▶ WORK REQUIRED:
Copy every line of the following data that includes the string "Street".

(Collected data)
● ● ● ● ● ● ●

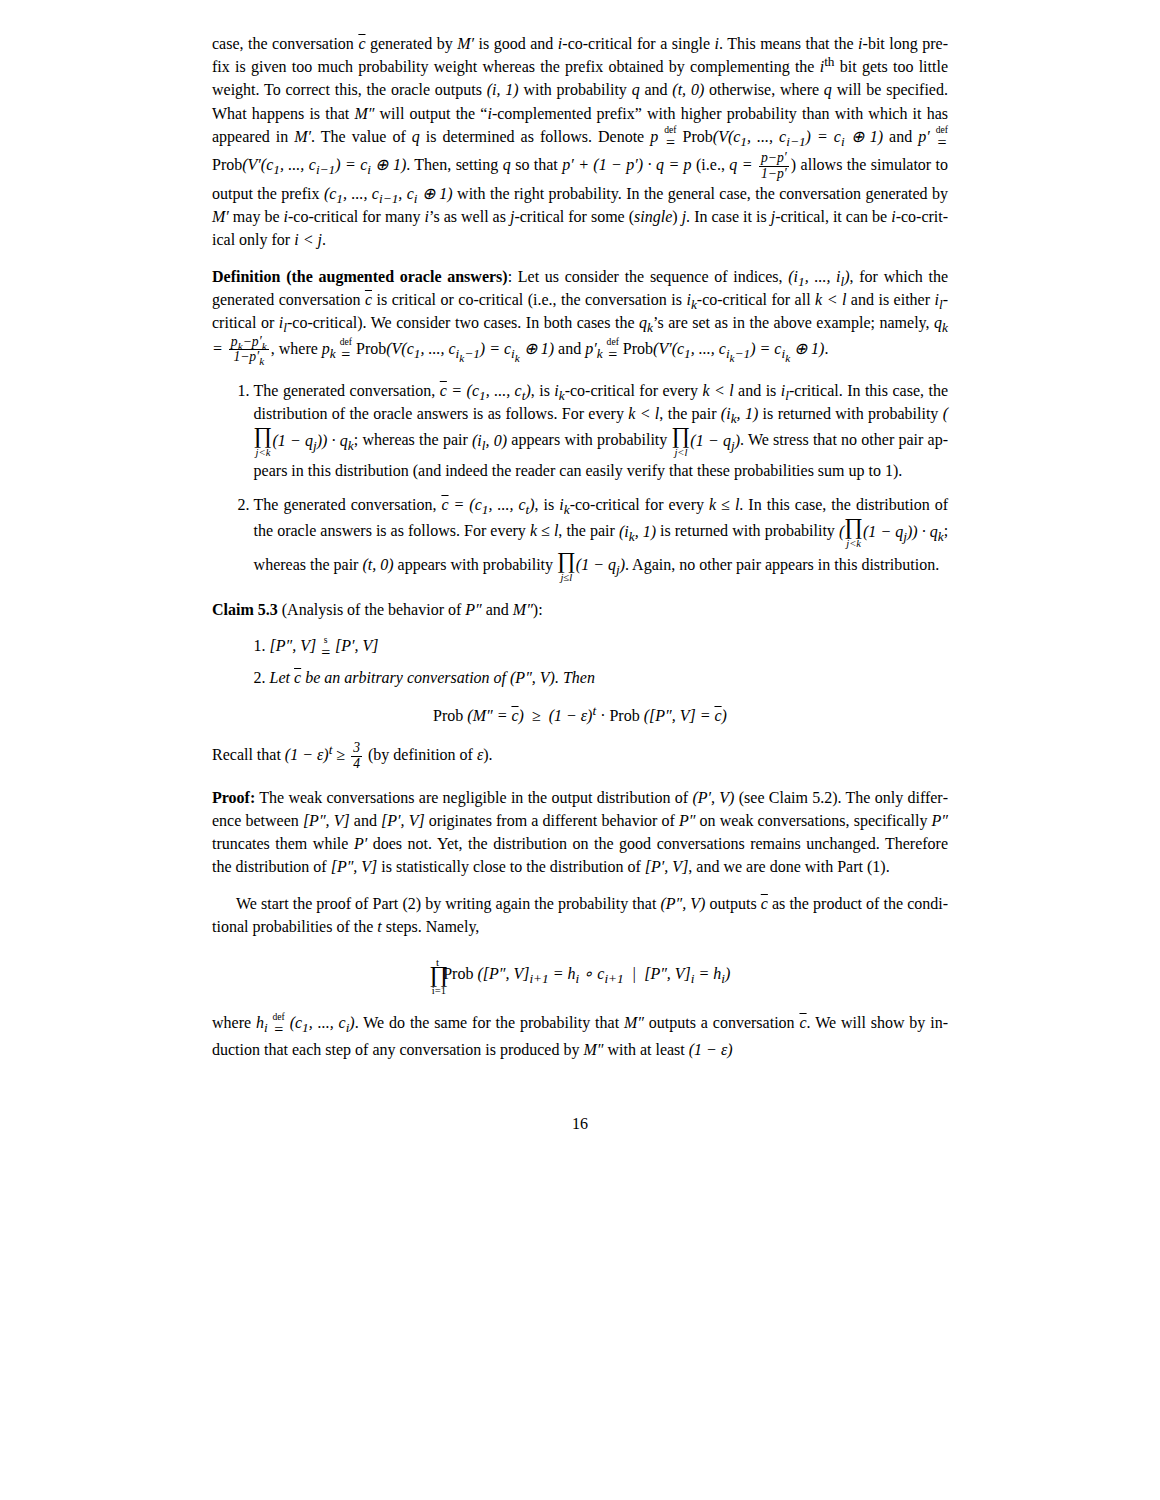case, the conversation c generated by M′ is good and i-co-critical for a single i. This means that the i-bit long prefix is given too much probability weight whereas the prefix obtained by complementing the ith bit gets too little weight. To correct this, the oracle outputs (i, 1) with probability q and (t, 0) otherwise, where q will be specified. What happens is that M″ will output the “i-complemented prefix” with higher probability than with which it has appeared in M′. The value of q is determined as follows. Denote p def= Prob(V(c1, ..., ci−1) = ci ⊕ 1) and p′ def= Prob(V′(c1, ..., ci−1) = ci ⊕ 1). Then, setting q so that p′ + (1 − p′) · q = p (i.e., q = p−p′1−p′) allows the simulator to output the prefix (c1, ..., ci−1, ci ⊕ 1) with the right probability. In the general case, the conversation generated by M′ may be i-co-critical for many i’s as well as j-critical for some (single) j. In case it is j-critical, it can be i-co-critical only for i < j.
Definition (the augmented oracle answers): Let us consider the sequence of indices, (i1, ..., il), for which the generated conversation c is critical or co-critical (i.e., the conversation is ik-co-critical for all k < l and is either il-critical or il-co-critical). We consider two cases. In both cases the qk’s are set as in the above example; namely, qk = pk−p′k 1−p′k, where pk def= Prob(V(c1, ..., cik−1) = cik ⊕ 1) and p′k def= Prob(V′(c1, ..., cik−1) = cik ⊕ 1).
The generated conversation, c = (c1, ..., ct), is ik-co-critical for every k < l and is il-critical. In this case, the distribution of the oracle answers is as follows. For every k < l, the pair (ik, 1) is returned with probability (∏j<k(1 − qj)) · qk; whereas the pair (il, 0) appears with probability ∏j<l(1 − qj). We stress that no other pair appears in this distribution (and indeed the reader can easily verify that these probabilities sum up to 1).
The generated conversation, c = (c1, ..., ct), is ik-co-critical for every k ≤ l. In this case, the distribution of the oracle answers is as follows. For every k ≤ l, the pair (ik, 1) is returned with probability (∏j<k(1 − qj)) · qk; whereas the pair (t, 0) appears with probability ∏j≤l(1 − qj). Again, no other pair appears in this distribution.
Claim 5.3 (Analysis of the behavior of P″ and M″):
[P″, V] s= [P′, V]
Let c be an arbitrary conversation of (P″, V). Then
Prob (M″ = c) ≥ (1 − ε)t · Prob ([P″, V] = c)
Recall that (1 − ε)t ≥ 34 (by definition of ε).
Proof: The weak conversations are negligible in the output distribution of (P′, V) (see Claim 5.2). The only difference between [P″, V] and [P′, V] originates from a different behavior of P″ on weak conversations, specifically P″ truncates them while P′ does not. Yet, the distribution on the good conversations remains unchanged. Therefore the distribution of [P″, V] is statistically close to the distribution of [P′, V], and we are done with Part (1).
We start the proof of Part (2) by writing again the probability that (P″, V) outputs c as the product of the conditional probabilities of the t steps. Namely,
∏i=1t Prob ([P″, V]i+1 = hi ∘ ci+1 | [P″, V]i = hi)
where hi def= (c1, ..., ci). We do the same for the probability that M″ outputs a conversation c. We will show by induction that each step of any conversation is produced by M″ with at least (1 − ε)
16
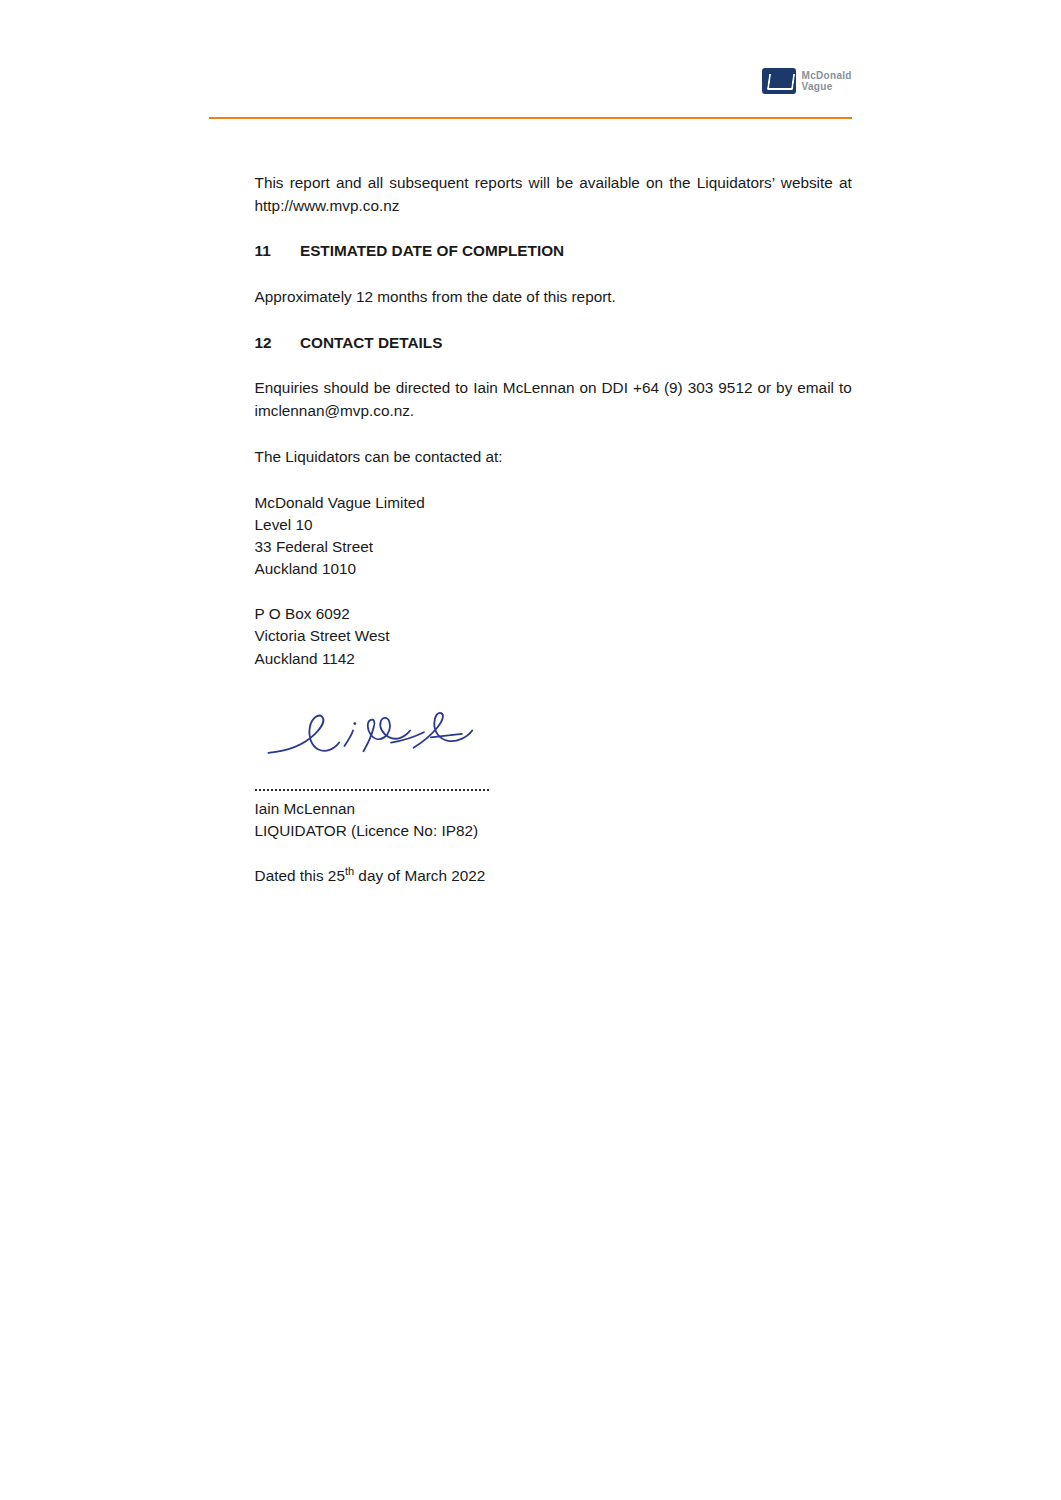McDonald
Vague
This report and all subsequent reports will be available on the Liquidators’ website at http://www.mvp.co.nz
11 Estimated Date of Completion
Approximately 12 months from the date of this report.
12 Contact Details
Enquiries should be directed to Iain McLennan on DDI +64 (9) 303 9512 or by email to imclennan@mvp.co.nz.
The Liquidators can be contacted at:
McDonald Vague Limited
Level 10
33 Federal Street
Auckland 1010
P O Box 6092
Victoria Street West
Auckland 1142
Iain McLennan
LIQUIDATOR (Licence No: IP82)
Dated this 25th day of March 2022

● ● ● ● ● ● ●

▶ ANSWER FOR THIS EXERCISE:
33 Federal Street
Victoria Street West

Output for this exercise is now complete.